Астелян глубоко вздохнул, попробовал потянуть свои больные, покрытые рубцами руки и ноги. Потом слез с плиты, наполнил чашу водой и долго глотал. Борей наблюдал за ним неотрывно, не отводя взгляда, возможно, пытался угадать правду по одному лишь выражению лица Падшего.

— Когда мы узнали, что нашего примарха нашли, мы были вне себя от радости, — продолжил Астелян, прислонившись спиной к каменному столу. — Будто давно потерянный праотец вернулся к нам из могилы, это, наверное, истинная правда, а не просто удачная аналогия. Нас создали, использовав частицу примарха, своей сущностью мы во многом обязаны ему.
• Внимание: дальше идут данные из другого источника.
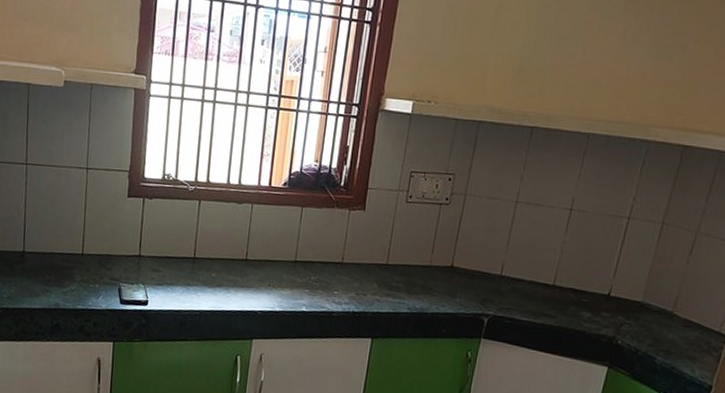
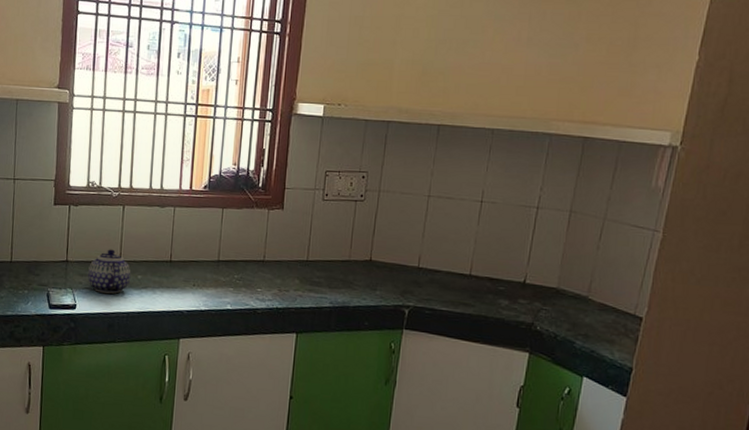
teapot: none [160,245,205,292] -> present [88,249,131,295]

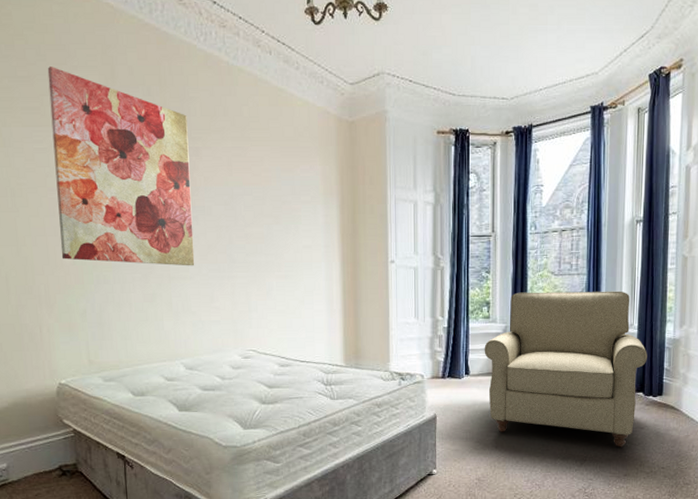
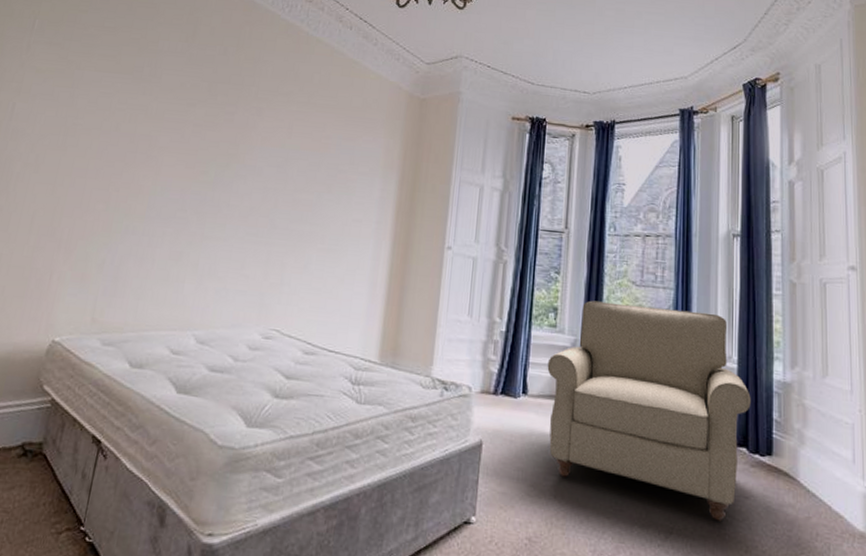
wall art: present [47,67,195,266] -> none [95,21,257,227]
В сражениях прошло еще два с лишним года, прежде чем я сумел привести орден на Калибан и лично встретиться с Эль'Джонсоном, но встреча была приятной. Более того, она оказалась обнадеживающей. Раньше мы сражались за Императора, а теперь у нас появился новый командир. Это было время неопределенности, и на то имелись веские причины. Мы слепо доверяли Императору, который передал командование Темными Ангелами Льву, считали все его решения правильными, однако последствия до поры до времени казались неясными.

Когда я впервые увидел нашего примарха, когда он схватил меня за плечо и заглянул мне в глаза, все опасения рассеялись.